Scritto da Giuseppe Capano il 22 marzo 2017 – 22:57 -

Acqua in ebollizione 318I linguaggi della cucina sono molteplici e conoscerli porta ad interpretare in maniera corretta le informazioni che gli alimenti ci offrono anche se spesso non sono strettamente gli alimenti a informarci, ma piuttosto aspetti tecnici e reazioni fisiche di base.
L’acqua ad esempio è l’elemento che condiziona ogni processo di trasformazione in cucina, in alcuni casi sembra non centrare nulla e appare assente, in realtà è sempre presente nascosta sotto vesti insospettabili ed è la sua reazione alle sollecitazioni a determinare lo sviluppo di un percorso di elaborazione.

Partiamo oggi dal punto di ebollizione, qui la presenza dell’acqua è estremamente chiara, conoscerne bene la dinamica ci può aiutare a capire meglio l’influenza su una preparazione.
Iniziamo con il dire che non è sempre uguale, dipende da più fattori, ma il più importante è l’altitudine e l’atmosfera, ogni 300 metri che saliamo il punto di ebollizione scende di un grado.

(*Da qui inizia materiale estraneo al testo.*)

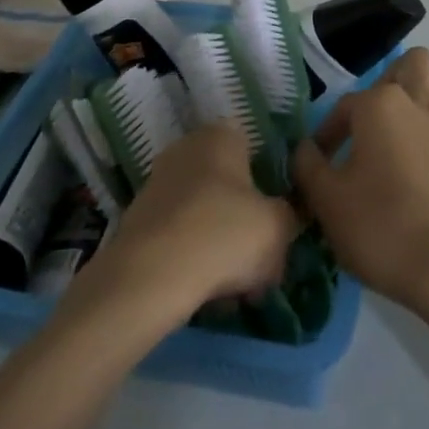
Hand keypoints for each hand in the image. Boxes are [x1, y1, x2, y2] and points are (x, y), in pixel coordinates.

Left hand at [89, 121, 299, 315]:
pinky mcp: (138, 220)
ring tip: (237, 287)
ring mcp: (157, 183)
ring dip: (221, 244)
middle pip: (229, 185)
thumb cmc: (224, 234)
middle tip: (262, 259)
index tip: (280, 218)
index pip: (254, 148)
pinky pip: (180, 236)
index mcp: (220, 135)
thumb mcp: (279, 226)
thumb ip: (290, 216)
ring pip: (205, 214)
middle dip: (245, 220)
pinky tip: (207, 292)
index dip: (270, 183)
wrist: (150, 277)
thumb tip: (284, 221)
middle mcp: (186, 149)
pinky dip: (194, 258)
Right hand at [291, 47, 428, 311]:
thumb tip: (305, 148)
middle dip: (390, 82)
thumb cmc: (378, 226)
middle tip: (370, 121)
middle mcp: (417, 102)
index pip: (345, 105)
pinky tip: (420, 152)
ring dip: (425, 91)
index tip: (320, 163)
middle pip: (412, 64)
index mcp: (379, 105)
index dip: (327, 133)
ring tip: (402, 124)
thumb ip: (308, 165)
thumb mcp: (325, 199)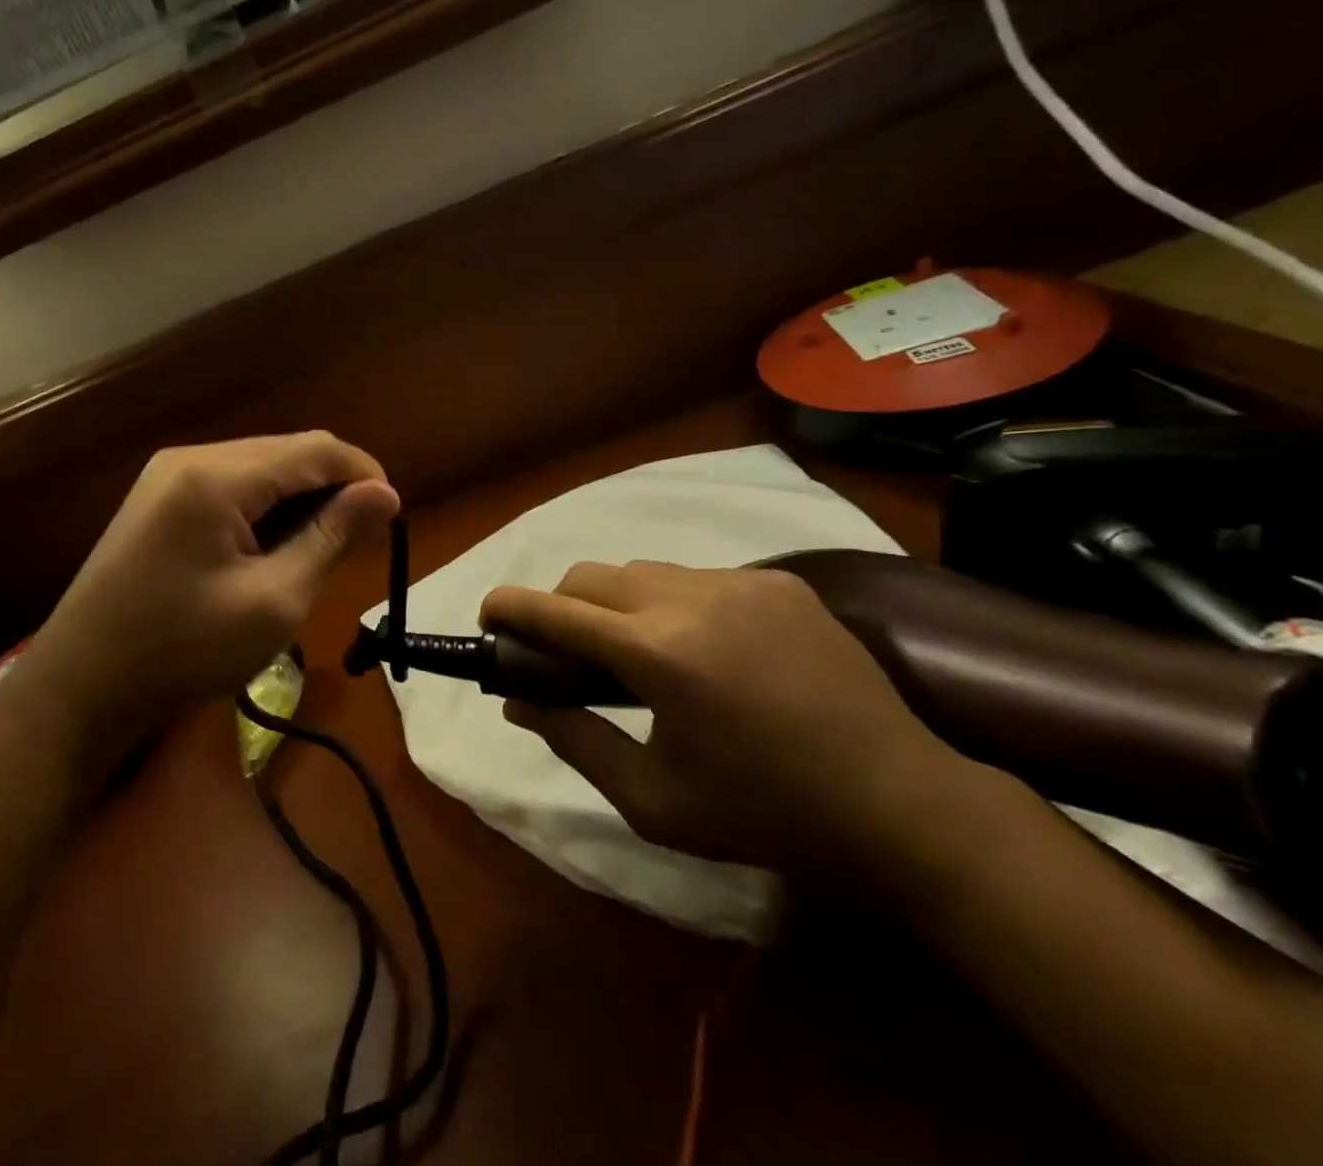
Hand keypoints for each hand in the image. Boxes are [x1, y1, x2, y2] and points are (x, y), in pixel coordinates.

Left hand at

Se a livello del mare l’acqua bolle a 100 gradi a 1500 metri arriverà a bollire intorno ai 95 gradi circa con una serie di conseguenze di cui tenere conto.
I tempi di cottura ad esempio si allungano per via della minore efficacia fisica dell’azione dell’acqua sui tessuti degli alimenti insieme ad altri fattori paralleli che però diventano importanti e determinanti solo se si superano altezze di almeno il doppio rispetto a quella che ho citato.
Più interessante e esaminare l’elemento fisico che ci segnala l’avvenuta ebollizione e la sua influenza sul cibo, si tratta della formazione delle bolle.
Un insieme di molecole che dal fondo della strumento di cottura vaporizzano, formano volumi meno densi del liquido riscaldato e per inerzia si dirigono verso l’alto dopo aver accumulato abbastanza energia per vincere il peso dell’acqua e dell’atmosfera presente.
Questa risalita non avviene mai allo stesso modo e dipende sostanzialmente dalla potenza del calore sottostante, se basso è una risalita lenta a volte impercettibile, se medio la risalita è più intensa con bolle più voluminose, se infine è alto la risalita è violenta, rapida e con bolle grandi.
Questi dettagli determinano più conseguenze insieme, in generale se vogliamo preservare i tessuti degli alimenti è meglio non procedere con bolliture forti e violente che invece possono tornare utili se vogliamo ridurre e restringere il liquido in cottura.
Se però lo scopo è quello di ottenere verdure e ortaggi croccanti una bollitura vivace ottiene i risultati migliori in quanto in qualche modo tempera i tessuti esterni lasciando quella sensazione organolettica che cerchiamo.
Ci sono poi tanti altri elementi da valutare, ma già da così poco abbiamo modo di capire come anche il più banale dei processi, la bollitura, nasconde aspetti importanti e determinanti per ottenere buoni risultati in cucina!!!